Sure, but there was no way to avoid that happening without collusion. In any competitive landscape, Company A is going to see an opportunity to ship before Company B, which only drives Company B to have an excuse to ship sooner the next time.
And, to be fair, today’s software doesn’t live in the happy vacuum that used to exist. Apps were isolated from one another and Macs were largely isolated as well. Now every app and computer is online 24/7, with all the good and ill that brings. Just look at the updates for BusyCal and BusyContacts that I just published. There’s an incredible amount of interoperability that’s involved, so if Busy Apps does nothing, its software starts working worse and worse.
Not so cheap. @omalansky remembered spending $199 every three years for Photoshop.

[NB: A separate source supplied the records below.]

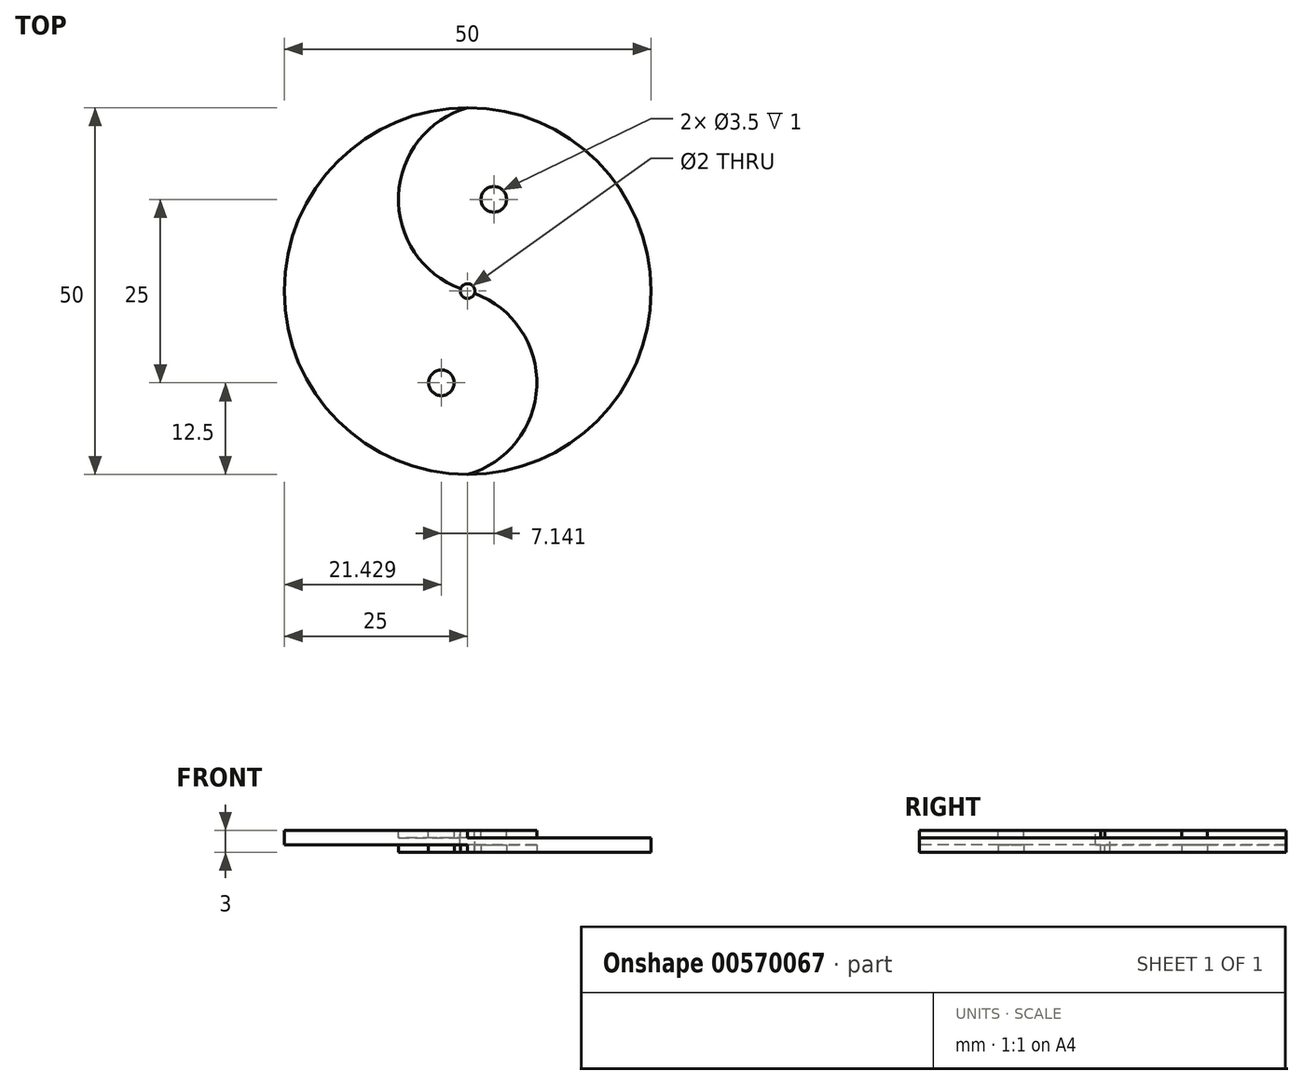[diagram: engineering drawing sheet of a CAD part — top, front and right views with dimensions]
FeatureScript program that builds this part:
annotation { "Feature Type Name" : "Feature", "Feature Type Description" : "" }
export const myFeature = defineFeature(function(context is Context, id is Id, definition is map)
    precondition{}
    {
        {
            var Q0;
            Q0=qCreatedBy(makeId("Top.planeOp"),FACE);
            var sketch = newSketch(context, id + "F0", { "sketchPlane" : qUnion([Q0])});
            skCircle(sketch, "E0", {"center": v(0, 0) * mm, "radius": 25 * mm});
            skSolve(sketch);
        }
        {
            var Q0;
            Q0=makeQuery(id+"F0.imprint","IMPRINT",FACE,{"disambiguationData":[TD([[makeQuery(id+"F0.imprint","IMPRINT",EDGE,{"derivedFrom":sQuery(id+"F0.wireOp",EDGE,"E0")}),1.0]])]});
            extrude(context, id + "F1", {"entities" : qUnion([Q0]), "depth" : 3 * mm, "offsetDistance" : 25 * mm});
        }
        {
            var Q0;
            Q0=makeQuery(id+"F1.opExtrude","CAP_FACE",FACE,{"disambiguationData":[OSD([sQuery(id+"F0.wireOp",EDGE,"E0")])],"isStart":false});
            var sketch = newSketch(context, id + "F2", { "sketchPlane" : qUnion([Q0])});
            skCircle(sketch, "E1", {"center": v(0, 0) * mm, "radius": 25 * mm});
            skArc(sketch, "E2", {"start": v(0, -25) * mm, "mid": v(9.43, -12.5) * mm, "end": v(0, 0) * mm});
            skArc(sketch, "E3", {"start": v(0, 25) * mm, "mid": v(-9.43, 12.5) * mm, "end": v(0, 0) * mm});
            skCircle(sketch, "E4", {"center": v(3.57, 12.5) * mm, "radius": 1.75 * mm});
            skCircle(sketch, "E5", {"center": v(-3.57, -12.5) * mm, "radius": 1.75 * mm});
            skSolve(sketch);
        }
        {
            var Q0;
            {var subQ0=sQuery(id+"F2.wireOp",EDGE,"E2");Q0=makeQuery(id+"F2.imprint","IMPRINT",FACE,{"disambiguationData":[TD([[makeQuery(id+"F2.imprint","IMPRINT",EDGE,{"derivedFrom":subQ0}),-1.0]])]});}
            var Q1;
            Q1=makeQuery(id+"F2.imprint","IMPRINT",FACE,{"disambiguationData":[TD([[makeQuery(id+"F2.imprint","IMPRINT",EDGE,{"derivedFrom":sQuery(id+"F2.wireOp",EDGE,"E5")}),1.0]])]});
            extrude(context, id + "F3", {"entities" : qUnion([Q0, Q1]), "operationType" : NewBodyOperationType.REMOVE, "oppositeDirection" : true, "depth" : 1 * mm, "offsetDistance" : 25 * mm});
        }
        {
            var Q0;
            Q0=makeQuery(id+"F1.opExtrude","CAP_FACE",FACE,{"disambiguationData":[OSD([sQuery(id+"F0.wireOp",EDGE,"E0")])],"isStart":true});
            var sketch = newSketch(context, id + "F4", { "sketchPlane" : qUnion([Q0])});
            skCircle(sketch, "E6", {"center": v(0, 0) * mm, "radius": 25 * mm});
            skArc(sketch, "E7", {"start": v(0, 0) * mm, "mid": v(9.43, 12.5) * mm, "end": v(0, 25) * mm});
            skArc(sketch, "E8", {"start": v(0, 0) * mm, "mid": v(-9.43, -12.5) * mm, "end": v(0, -25) * mm});
            skCircle(sketch, "E9", {"center": v(-3.57, 12.5) * mm, "radius": 1.75 * mm});
            skCircle(sketch, "E10", {"center": v(3.57, -12.5) * mm, "radius": 1.75 * mm});
            skSolve(sketch);
        }
        {
            var Q0;
            {var subQ0=sQuery(id+"F4.wireOp",EDGE,"E7");Q0=makeQuery(id+"F4.imprint","IMPRINT",FACE,{"disambiguationData":[TD([[makeQuery(id+"F4.imprint","IMPRINT",EDGE,{"derivedFrom":subQ0}),1.0]])]});}
            var Q1;
            Q1=makeQuery(id+"F4.imprint","IMPRINT",FACE,{"disambiguationData":[TD([[makeQuery(id+"F4.imprint","IMPRINT",EDGE,{"derivedFrom":sQuery(id+"F4.wireOp",EDGE,"E10")}),1.0]])]});
            extrude(context, id + "F5", {"entities" : qUnion([Q0, Q1]), "operationType" : NewBodyOperationType.REMOVE, "oppositeDirection" : true, "depth" : 1 * mm, "offsetDistance" : 25 * mm});
        }
        {
            var Q0;
            {var subQ0=sQuery(id+"F0.wireOp",EDGE,"E0");Q0=makeQuery(id+"F3.boolean.opBoolean","SPLIT",FACE,{"disambiguationData":[TD([makeQuery(id+"F1.opExtrude","SWEPT_FACE",FACE,{"disambiguationData":[OSD([subQ0])]})])],"derivedFrom":makeQuery(id+"F1.opExtrude","CAP_FACE",FACE,{"disambiguationData":[OSD([subQ0])],"isStart":false})});}
            var sketch = newSketch(context, id + "F6", { "sketchPlane" : qUnion([Q0])});
            skCircle(sketch, "E11", {"center": v(0, 0) * mm, "radius": 1 * mm});
            skSolve(sketch);
        }
        {
            var Q0;
            {var subQ0=sQuery(id+"F6.wireOp",EDGE,"E11");var subQ1=makeQuery(id+"F3.boolean.opBoolean","COPY",EDGE,{"derivedFrom":makeQuery(id+"F3.opExtrude","CAP_EDGE",EDGE,{"disambiguationData":[OSD([sQuery(id+"F2.wireOp",EDGE,"E2")])],"isStart":true})});var subQ2=makeQuery(id+"F6.imprint","INTERSECT",VERTEX,{"derivedFrom":[subQ1,subQ0]});Q0=makeQuery(id+"F6.imprint","IMPRINT",FACE,{"disambiguationData":[TD([[makeQuery(id+"F6.imprint","IMPRINT",EDGE,{"disambiguationData":[TD([[subQ2,-1.0]])],"derivedFrom":subQ0}),1.0]])]});}
            var Q1;
            {var subQ0=sQuery(id+"F6.wireOp",EDGE,"E11");var subQ1=makeQuery(id+"F3.boolean.opBoolean","COPY",EDGE,{"derivedFrom":makeQuery(id+"F3.opExtrude","CAP_EDGE",EDGE,{"disambiguationData":[OSD([sQuery(id+"F2.wireOp",EDGE,"E2")])],"isStart":true})});var subQ2=makeQuery(id+"F6.imprint","INTERSECT",VERTEX,{"derivedFrom":[subQ1,subQ0]});Q1=makeQuery(id+"F6.imprint","IMPRINT",FACE,{"disambiguationData":[TD([[makeQuery(id+"F6.imprint","IMPRINT",EDGE,{"disambiguationData":[TD([[subQ2,1.0]])],"derivedFrom":subQ0}),1.0]])]});}
            extrude(context, id + "F7", {"entities" : qUnion([Q0, Q1]), "operationType" : NewBodyOperationType.REMOVE, "oppositeDirection" : true, "depth" : 25 * mm, "offsetDistance" : 25 * mm});
        }
    });
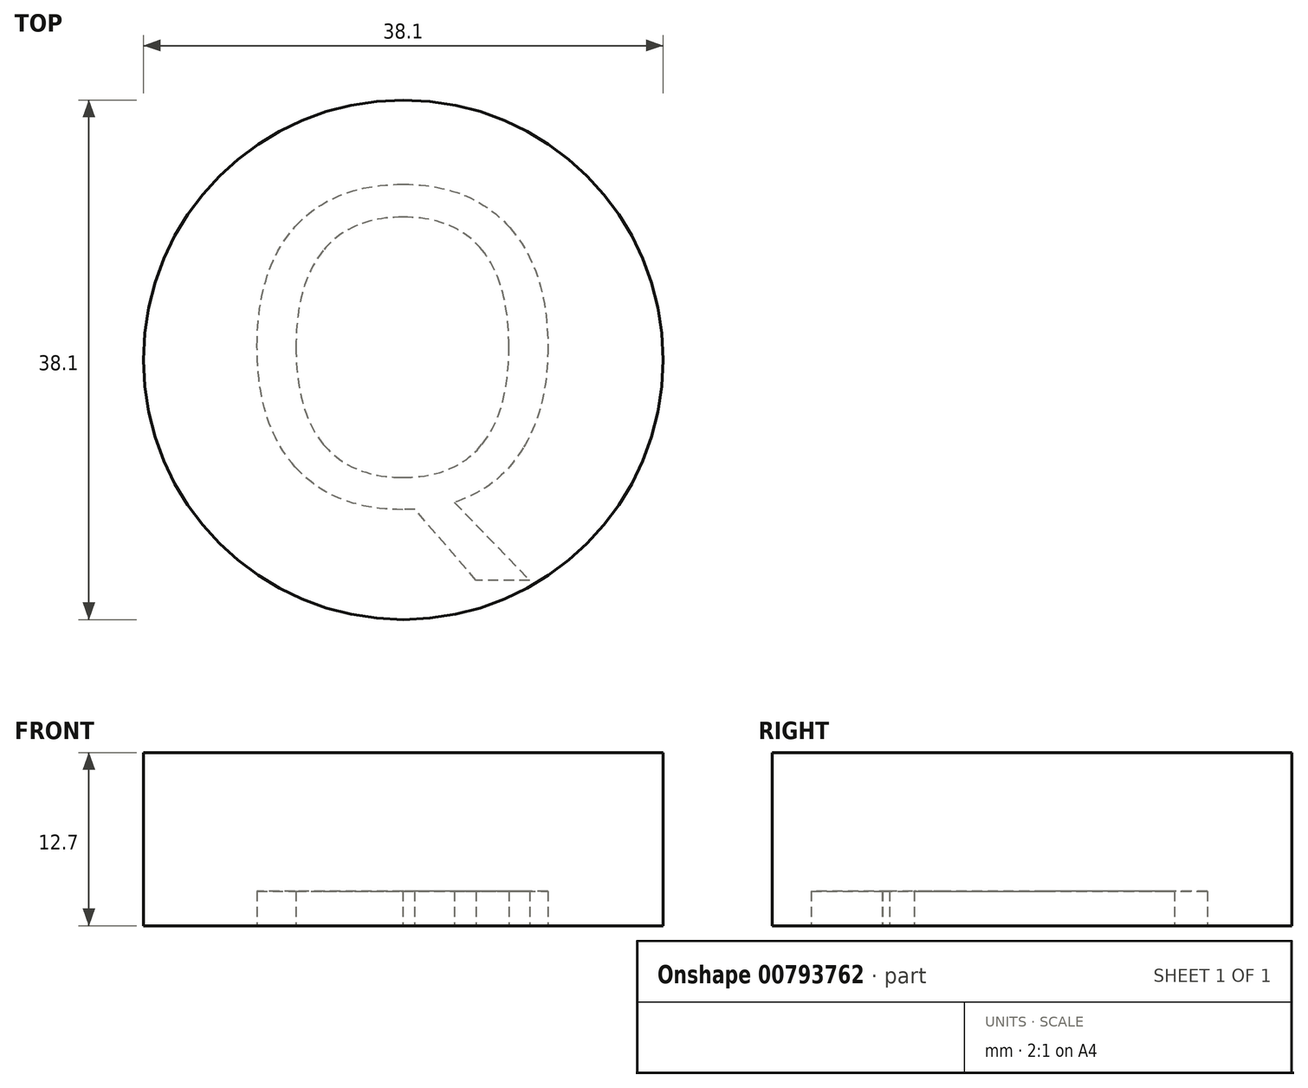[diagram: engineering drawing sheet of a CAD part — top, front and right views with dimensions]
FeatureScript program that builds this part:
annotation { "Feature Type Name" : "Feature", "Feature Type Description" : "" }
export const myFeature = defineFeature(function(context is Context, id is Id, definition is map)
    precondition{}
    {
        {
            var Q0;
            Q0=qCreatedBy(makeId("Top.planeOp"),FACE);
            var sketch = newSketch(context, id + "F0", { "sketchPlane" : qUnion([Q0])});
            skCircle(sketch, "E0", {"center": v(0, 0) * mm, "radius": 19.05 * mm});
            skSolve(sketch);
        }
        {
            var Q0;
            Q0=makeQuery(id+"F0.imprint","IMPRINT",FACE,{"disambiguationData":[TD([[makeQuery(id+"F0.imprint","IMPRINT",EDGE,{"derivedFrom":sQuery(id+"F0.wireOp",EDGE,"E0")}),1.0]])]});
            extrude(context, id + "F1", {"entities" : qUnion([Q0]), "depth" : 12.7 * mm, "offsetDistance" : 25.4 * mm});
        }
        {
            var Q0;
            Q0=qCreatedBy(makeId("Top.planeOp"),FACE);
            var sketch = newSketch(context, id + "F2", { "sketchPlane" : qUnion([Q0])});
            skText(sketch, "E1", { "text": "Q", "fontName": "OpenSans-Regular.ttf"});
            const initialGuessF2  = {"E1": [-0.0127, -0.01067, 1, 0, 0.02337]};
            skSetInitialGuess(sketch, initialGuessF2);
            skSolve(sketch);
        }
        {
            var Q0;
            Q0 = qSketchRegion(id + "F2", true);
            extrude(context, id + "F3", {"entities" : qUnion([Q0]), "operationType" : NewBodyOperationType.REMOVE, "depth" : 2.54 * mm, "offsetDistance" : 25.4 * mm});
        }
    });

The market was expanding, but it was vastly smaller than it is now, so the people taking advantage of the software could make a good living at it and were willing to pay for the tools. The issue now is that although the market is much, much larger, the tools have all been commoditized for most uses, such that they’re free or very, very cheap. And when that’s the case, the chance to make money on upgrades becomes far riskier, especially if the upgrades do nothing but maintain functionality in an ever-changing world. Even if they add features, users may be uninterested in them and choose not to upgrade. Then there’s no revenue for the ongoing work of staying afloat.
Subscriptions also remove any incentive to provide regular updates if the application can only be used as long as the customer keeps paying. The money is coming in anyway and the customer can’t decide to stop paying without losing access to the application. Jetbrains has what I’d consider a fair and reasonable subscription model - you get updates as long as you keep paying, but can continue using the last version when the subscription comes to an end.
I understand how this could happen; but Adobe has done the opposite. They’re always updating their apps, and some versions are much buggier than others. They never leave well enough alone.